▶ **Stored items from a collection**

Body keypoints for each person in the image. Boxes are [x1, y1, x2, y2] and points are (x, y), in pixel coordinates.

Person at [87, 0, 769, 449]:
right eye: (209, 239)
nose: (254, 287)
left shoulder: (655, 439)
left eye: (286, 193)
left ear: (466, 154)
---
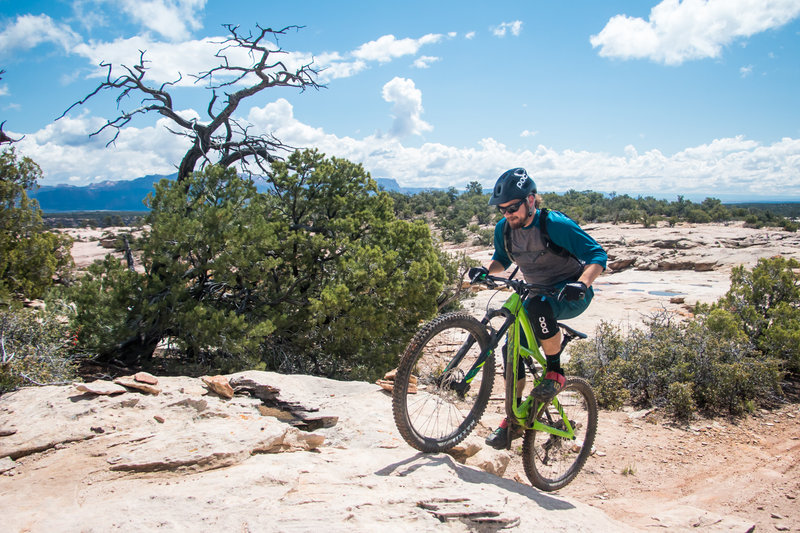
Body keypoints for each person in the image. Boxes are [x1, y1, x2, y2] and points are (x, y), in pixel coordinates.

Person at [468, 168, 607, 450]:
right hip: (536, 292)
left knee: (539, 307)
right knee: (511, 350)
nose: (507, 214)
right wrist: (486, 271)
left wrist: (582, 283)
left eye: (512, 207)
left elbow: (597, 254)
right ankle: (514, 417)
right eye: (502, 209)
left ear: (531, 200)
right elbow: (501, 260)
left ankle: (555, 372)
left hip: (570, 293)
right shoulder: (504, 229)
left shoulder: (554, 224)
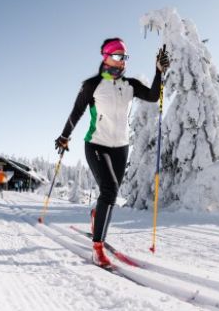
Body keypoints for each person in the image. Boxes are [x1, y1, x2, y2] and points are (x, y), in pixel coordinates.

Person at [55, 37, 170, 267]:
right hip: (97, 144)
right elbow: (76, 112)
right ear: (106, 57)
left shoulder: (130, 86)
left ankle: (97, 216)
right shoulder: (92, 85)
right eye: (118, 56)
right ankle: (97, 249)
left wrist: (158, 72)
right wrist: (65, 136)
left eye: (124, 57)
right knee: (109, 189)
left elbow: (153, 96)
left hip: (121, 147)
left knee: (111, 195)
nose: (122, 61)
==
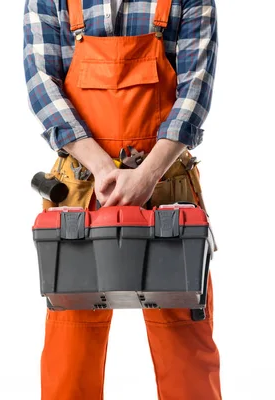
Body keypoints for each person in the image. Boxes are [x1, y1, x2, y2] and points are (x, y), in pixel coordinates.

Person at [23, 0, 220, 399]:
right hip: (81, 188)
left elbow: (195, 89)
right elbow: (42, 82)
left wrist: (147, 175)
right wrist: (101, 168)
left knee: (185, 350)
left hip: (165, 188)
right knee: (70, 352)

▶ **What you will do**
The expected answer is a copy of every line in the entries that holds the word "wrist".

▶ **Written answer**
right wrist: (486, 271)
left wrist: (582, 283)
left wrist: (158, 72)
right wrist: (65, 136)
left wrist: (147, 175)
right wrist: (101, 168)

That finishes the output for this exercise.